Too many agency websites look like service menus. Strategy. Content. Events. None of it says why it matters. Build your brand around taste, values, and your creative passion points. You don’t need a massive budget. A zine, an artist collab, or an event with a specific edge can do the job.
The Sunshine Company does this beautifully. Its mantra says it all: Don’t interrupt the things people love—be the thing people love. That’s not just a slogan, it’s a whole strategy.
Think in headlines, not outputs. Great editorial starts with a hook. So should your work. What’s the idea behind it? Why does it matter now? If it wouldn’t get picked up by the culture section, ask yourself: Why are you making it?
The Gathery is a great example. The work is nimble, socially literate, and editorially sharp. No surprise—it was founded by former editors at Paper, so it moves with instinct and timing. It brings a magazine sensibility to everything from brand tone to cultural context.
Move like media. Fast, raw, relevant. If your take on a trend takes weeks to add to your deck, it’s already dead. Share your thinking. Publish your work. Add to the conversation in real time.
Made Thought does this well, and its bulletin is a master class. It’s sharp, personal, and thoughtful. That kind of thinking builds trust before a pitch even starts. Another exemplar, Matte Projects has a dedicated section on its website for happenings and inspiration.
Be playful. Seriously, media brands know how to play. They experiment, try things out, and follow curiosity just to see where it leads. That sense of creative freedom is magnetic, and agencies could use more of it. Who are you trying to attract? What content, energy, would they want to engage with?
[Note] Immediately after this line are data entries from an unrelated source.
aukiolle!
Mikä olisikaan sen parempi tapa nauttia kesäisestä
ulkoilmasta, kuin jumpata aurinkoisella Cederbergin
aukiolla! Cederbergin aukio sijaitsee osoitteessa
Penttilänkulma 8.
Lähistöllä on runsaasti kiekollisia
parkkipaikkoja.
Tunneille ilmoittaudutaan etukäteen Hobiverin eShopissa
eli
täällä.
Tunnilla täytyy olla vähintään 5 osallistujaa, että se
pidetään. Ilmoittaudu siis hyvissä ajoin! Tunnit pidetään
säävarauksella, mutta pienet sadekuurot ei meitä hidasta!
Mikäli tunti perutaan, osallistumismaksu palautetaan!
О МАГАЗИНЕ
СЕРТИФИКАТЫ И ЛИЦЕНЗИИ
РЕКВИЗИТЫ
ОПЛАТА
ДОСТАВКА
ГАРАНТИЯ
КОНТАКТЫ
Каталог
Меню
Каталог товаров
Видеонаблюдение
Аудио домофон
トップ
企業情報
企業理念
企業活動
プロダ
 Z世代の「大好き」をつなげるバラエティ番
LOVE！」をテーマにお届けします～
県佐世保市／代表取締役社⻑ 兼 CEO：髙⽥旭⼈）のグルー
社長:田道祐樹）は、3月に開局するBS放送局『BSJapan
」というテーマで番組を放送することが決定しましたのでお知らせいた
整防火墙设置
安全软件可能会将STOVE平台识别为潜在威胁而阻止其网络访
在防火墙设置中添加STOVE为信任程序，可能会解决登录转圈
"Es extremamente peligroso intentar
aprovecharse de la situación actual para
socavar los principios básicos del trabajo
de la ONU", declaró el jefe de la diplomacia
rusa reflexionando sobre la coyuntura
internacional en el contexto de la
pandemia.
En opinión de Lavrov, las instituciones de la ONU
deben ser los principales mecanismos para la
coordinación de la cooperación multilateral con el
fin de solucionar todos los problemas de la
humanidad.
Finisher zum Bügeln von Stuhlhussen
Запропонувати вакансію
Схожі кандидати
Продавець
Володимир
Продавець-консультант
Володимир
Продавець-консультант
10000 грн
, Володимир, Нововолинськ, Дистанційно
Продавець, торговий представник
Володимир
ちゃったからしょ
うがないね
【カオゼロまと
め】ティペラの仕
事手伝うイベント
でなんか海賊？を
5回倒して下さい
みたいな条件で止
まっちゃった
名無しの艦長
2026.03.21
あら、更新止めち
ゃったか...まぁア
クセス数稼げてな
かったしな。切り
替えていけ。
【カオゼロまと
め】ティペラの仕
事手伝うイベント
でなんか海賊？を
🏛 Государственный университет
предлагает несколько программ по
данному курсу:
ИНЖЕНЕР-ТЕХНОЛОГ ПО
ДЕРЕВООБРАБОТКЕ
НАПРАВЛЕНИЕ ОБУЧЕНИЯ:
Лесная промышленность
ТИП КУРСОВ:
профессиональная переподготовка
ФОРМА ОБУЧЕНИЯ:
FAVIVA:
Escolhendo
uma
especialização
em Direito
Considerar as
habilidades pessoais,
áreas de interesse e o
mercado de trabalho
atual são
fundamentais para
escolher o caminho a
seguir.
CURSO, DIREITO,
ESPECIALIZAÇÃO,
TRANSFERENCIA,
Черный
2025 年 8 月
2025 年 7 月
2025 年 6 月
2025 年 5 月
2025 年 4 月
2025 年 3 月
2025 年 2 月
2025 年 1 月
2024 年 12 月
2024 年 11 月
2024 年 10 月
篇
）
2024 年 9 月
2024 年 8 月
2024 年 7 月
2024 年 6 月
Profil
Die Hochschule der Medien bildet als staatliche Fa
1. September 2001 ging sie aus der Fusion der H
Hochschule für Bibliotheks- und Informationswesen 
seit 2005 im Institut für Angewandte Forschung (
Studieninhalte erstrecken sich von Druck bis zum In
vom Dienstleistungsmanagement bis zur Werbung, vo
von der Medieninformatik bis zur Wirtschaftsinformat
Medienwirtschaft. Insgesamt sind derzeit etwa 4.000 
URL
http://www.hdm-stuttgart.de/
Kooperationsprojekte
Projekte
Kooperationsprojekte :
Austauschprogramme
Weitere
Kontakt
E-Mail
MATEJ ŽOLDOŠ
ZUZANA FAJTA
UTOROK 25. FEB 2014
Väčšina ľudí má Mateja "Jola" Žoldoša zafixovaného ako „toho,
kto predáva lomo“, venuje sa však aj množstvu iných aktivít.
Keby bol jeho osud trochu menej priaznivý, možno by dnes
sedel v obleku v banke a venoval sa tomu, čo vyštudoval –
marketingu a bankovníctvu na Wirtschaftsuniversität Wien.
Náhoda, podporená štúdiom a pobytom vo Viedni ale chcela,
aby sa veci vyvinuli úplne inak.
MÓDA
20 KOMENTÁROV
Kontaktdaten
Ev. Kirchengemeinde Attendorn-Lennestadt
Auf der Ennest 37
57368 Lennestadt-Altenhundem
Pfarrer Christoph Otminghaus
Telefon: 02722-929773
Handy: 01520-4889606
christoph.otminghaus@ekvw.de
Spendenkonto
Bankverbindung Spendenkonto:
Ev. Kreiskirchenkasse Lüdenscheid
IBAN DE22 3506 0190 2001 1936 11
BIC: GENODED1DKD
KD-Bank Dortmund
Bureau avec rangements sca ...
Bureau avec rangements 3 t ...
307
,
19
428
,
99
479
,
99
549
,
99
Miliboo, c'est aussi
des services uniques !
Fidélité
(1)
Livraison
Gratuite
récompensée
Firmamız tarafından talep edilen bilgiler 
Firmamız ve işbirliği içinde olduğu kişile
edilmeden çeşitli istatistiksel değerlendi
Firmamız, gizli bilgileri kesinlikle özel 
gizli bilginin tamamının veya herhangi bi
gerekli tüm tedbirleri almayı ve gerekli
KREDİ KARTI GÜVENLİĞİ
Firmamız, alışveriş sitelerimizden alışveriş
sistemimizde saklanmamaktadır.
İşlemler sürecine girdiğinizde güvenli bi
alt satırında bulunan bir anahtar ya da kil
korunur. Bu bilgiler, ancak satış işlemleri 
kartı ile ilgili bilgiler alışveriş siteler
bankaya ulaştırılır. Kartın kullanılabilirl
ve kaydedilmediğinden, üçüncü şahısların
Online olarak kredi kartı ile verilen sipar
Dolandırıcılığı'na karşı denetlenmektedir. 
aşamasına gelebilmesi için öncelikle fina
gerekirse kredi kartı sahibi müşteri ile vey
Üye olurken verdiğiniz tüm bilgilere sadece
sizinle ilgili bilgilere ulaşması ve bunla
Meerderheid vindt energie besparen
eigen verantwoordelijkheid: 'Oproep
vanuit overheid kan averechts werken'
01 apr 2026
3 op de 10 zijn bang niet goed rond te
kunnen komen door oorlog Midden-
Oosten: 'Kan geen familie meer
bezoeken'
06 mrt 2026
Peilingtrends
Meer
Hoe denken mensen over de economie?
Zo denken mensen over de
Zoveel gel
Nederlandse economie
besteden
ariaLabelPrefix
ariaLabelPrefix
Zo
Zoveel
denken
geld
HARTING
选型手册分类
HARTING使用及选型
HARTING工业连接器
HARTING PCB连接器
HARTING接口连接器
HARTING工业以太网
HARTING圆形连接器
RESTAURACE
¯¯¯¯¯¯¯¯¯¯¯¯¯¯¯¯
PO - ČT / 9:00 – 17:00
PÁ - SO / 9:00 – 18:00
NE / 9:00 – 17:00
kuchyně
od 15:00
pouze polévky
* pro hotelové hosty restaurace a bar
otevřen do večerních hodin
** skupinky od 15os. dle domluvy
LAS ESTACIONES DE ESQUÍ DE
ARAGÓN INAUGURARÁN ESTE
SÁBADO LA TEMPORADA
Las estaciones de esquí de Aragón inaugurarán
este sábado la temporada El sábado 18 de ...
Take Slaps Creative in Barcelona. When it opened its new office, it threw a block party with the invite spread across its social channels. DJs, dancing, “free booze and beats,” community energy. That’s the kind of studio launch people remember. Agencies like Hot Sauce in London are showing how that energy translates; they’re sharp, culturally intuitive, and never shy of a strong POV. It’s no surprise its audience is growing as fast as its client list.
Brands want to work with agencies that make culture, not just wrap content around it. Find the ones with their own voice, their own taste, their own community—that are publishing, participating, and platforming the right people. And when you do, trust them. The work that cuts through might break from corporate-approved copy. Sometimes it feels a little rougher, a little riskier, more like real life. That’s the point. Let it breathe.